Billy hizo resonar el hueso contra la madera, pero Vita, con un perseverante semblante de aflicción, no se inmutó.
—Vaya, vaya —añadió la calavera—... Público difícil, entonces. A juzgar por esa cara lánguida y los gimoteos melodramáticos, asumo que mi humor no es consuelo.
—¿Y lo descubres a estas alturas, Billy?
—Lo que necesitas es que te lancen la solución a la cara, ¿no es así? Pues aquí va: ¡Mata a ese desgraciado! Coge un cuchillo de cocina y clávaselo en la espalda cuando lo encuentres desprevenido. Desde que llegó aquí, no ha hecho más que perturbar los ámbitos de tu humor y, por ende, los de la atmósfera. Dale a Ello lo que quiere: se te ha hecho muy fácil desde el primero. ¿Qué demonios es lo que te impide proceder con el acto fatal?
—No lo entiendes, Billy. Ello tenía razón: Ulric es diferente.
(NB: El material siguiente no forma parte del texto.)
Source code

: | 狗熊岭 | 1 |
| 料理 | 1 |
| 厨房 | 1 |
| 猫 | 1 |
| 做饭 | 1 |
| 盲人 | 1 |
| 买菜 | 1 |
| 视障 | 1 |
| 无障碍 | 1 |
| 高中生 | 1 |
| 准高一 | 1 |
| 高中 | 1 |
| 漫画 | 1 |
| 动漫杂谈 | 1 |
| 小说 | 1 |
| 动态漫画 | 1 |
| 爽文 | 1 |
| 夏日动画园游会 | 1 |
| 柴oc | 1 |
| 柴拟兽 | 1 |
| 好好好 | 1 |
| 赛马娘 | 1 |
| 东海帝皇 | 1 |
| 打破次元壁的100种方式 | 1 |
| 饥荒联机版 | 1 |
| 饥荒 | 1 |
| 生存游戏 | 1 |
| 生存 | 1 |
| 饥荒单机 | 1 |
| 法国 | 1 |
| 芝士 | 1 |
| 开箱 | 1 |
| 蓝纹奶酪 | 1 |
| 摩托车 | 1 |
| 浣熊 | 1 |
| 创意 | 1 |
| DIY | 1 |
No es como los demás sacrificados. Hay algo en sus modos de hablar, de observar, de gesticular, de ser. Es más que atrayente; es mesmerizante, es...
—¿Hechizante?
Vita se maravilló.
—Sí, eso. Es hechizante.
—Glamuroso —añadió Billy—. En términos de oscuridad, asumiendo la veracidad de la teoría de Ulric Bisset como ser oscuro, me atrevería a especular que estás siendo víctima de un ente con habilidades de glamour.
—¿De glamour, dices? —inquirió Vita, reflexiva— ¿Eso en qué lo convertiría?
—Tú dímelo. ¿Qué dice la taxonomía de la jerarquía oscura al respecto?
—Ni esperes que responda eso a memoria. La última vez que leí un libro de la jerarquía fue en 1967.
Vita se levantó y escarbó en una gaveta del tocador hasta dar con una llave color cobre. Luego viajó al otro extremo de la habitación y la incrustó en el candado de un baúl atiborrado de artefactos de la maestranza oscura que le fue impartida por Ello. Se vio engullida por la paramnesia inexorable del recuerdo de la madre bruja, y sintió el rencor comerse al amor en sus entrañas.
Deslizó los dedos con diligencia por los lomos de cada tomo en el baúl, hasta que dio con el título que portaba la convicción de una respuesta a las interrogantes.
—«Glamour —citaba—: Habilidad de índole subliminal, implementada por seres oscuros de manipulación, que facilita la intercepción a la conciencia y sensopercepción de otros seres, por lo general humanos, pero no limitándose a ellos. Los efectos del glamour son descritos en sus generalidades como un ofuscamiento de los sentidos y una atracción indescriptible e indómita».
—¡Dime algo que no sepa! Háblame de qué seres de manipulación desarrollan esas habilidades.
—«Doppelgängers, cambiaformas, hadas, faes y ángeles caídos pueden nacer o, en el caso de las brujas, desarrollar tales habilidades..., pero en la praxis, ningún ente en la jerarquía domina el glamour con la magistralidad de los vampiros».
Vita cerró el libro de sopetón. Levantó la mirada hacia Billy.
—¡Estúpida —le dijo éste—, perdiste la página!
—¡Billy! —contrapuso ella— Si Ulric Bissett es un ser de manipulación inmortal, independientemente del resto de sus habilidades, significa que es inmune a cualquier pócima que esté en mis disposiciones y capacidades preparar. Y eso sólo me deja un camino libre hacia la consumación del sacrificio.
Billy suspiró, y tambaleó ansioso sobre la madera. Dijo:
—Tal parece que, después de todo, sí tendrás que ensuciarte las manos, Vita.